To truly benefit from AI, Harris emphasised Rich's point that identifying a problem to solve and setting measurable KPIs from the beginning is vital, whether the goal is to streamline an existing process or improve decision-making. "You've got to get the basics right first, because if you don't do that, you're going to end up six, 12, 18 months down the line, and you won't have had that impact and that value realisation you were looking for at the outset," Harris added.

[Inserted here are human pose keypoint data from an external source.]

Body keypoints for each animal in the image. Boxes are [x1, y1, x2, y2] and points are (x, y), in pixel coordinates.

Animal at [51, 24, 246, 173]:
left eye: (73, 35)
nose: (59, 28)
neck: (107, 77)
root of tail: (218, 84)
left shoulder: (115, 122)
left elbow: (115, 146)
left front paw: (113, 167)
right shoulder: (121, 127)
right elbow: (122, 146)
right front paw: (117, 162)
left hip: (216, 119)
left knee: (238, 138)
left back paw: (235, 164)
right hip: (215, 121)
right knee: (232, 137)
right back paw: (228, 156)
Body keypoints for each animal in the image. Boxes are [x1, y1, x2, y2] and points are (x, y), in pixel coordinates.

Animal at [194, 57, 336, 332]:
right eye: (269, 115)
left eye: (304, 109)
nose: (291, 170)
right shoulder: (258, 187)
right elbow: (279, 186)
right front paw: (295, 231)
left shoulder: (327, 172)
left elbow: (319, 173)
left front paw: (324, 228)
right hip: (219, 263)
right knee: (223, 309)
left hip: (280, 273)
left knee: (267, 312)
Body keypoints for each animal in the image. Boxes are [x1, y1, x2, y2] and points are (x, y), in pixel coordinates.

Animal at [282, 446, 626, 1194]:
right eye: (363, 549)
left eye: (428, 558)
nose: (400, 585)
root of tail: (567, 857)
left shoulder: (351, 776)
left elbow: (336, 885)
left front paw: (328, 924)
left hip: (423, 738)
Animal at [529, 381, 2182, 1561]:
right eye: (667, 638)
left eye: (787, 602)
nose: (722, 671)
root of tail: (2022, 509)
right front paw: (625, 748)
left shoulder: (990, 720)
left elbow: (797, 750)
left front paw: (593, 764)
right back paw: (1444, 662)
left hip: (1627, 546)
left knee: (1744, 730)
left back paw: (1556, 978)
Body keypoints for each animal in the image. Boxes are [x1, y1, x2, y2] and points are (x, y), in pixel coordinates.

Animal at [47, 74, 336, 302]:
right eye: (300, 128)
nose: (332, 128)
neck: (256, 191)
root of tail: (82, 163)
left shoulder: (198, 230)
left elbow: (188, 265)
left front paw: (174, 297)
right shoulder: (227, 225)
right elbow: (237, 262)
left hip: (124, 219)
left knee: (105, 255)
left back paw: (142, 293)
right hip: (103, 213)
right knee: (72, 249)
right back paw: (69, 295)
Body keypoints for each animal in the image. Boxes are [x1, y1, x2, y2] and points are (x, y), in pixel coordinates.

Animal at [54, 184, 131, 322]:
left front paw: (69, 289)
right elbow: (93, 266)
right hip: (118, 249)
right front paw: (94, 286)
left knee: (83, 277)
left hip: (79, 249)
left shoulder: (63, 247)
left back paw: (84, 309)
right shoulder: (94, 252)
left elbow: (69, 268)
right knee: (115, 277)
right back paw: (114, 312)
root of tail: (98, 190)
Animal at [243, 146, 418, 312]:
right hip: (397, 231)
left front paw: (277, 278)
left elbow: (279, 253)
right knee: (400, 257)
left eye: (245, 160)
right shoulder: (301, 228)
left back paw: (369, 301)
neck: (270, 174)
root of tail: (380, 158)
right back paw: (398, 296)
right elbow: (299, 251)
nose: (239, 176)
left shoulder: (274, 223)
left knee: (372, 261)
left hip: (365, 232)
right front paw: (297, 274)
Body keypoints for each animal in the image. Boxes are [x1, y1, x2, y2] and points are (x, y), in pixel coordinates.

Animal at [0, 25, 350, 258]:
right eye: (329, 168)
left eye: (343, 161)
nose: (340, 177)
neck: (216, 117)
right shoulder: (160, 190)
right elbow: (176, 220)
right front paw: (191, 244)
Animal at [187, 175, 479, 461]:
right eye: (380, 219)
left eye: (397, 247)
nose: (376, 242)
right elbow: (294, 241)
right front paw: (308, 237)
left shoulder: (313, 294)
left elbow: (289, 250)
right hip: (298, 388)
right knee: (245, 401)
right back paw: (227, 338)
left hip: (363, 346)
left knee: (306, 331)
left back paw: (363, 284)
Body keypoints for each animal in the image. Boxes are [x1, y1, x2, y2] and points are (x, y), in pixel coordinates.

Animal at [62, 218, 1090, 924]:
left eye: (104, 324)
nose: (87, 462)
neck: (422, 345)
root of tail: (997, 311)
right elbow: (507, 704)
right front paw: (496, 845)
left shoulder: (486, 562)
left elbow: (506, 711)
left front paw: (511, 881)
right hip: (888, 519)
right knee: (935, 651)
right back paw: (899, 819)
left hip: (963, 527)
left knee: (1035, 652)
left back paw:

Of course, there are a number of different roles in the supply chain that have a vested interest in AI adoption, from logistics leaders to operational executives to digital transformation heads, and KPIs for each of those people could look very different, so ensuring AI literacy throughout the supply chain can be an important but challenging task. "Literacy is not a uniform language," said Rich. "It really depends on the level of audience."

Rich elaborated that at each level and department, a different vocabulary is needed based on a different threshold of understanding. Executive literacy, for example, is all about risk and accountability, not technical depth. "The dangerous executive is not the one who doesn't understand transformer models or all of the technical breadth of things behind the scenes, it's the one who can't ask the hard question about model confidence," Rich shared.

Both Rich and Harris highlighted the need for quality data in order to get meaningful output from an AI model. Rich focused on three core data streams that every AI solution should have access to: what was planned, what physically happened and when. "Ask yourself: does this model or AI solution objectively have access to clean, complete, consistently structured operational data?" he said. "If the answer requires a caveat, you aren't ready to deploy AI but you are ready to invest in your data."

Today's human-in-the-loop approach, based on active participation from human beings collaborating with AI systems, is starting to be questioned, as some consider the potential benefits of removing that human involvement from the process. However, Rich asserted that until analysis is conducted into the expected cost of errors should that checkpoint be removed, using real production data, this can't be considered a viable option. "The rush to remove human-in-the-loop is driven by throughput pressure, not necessarily value analysis," he noted.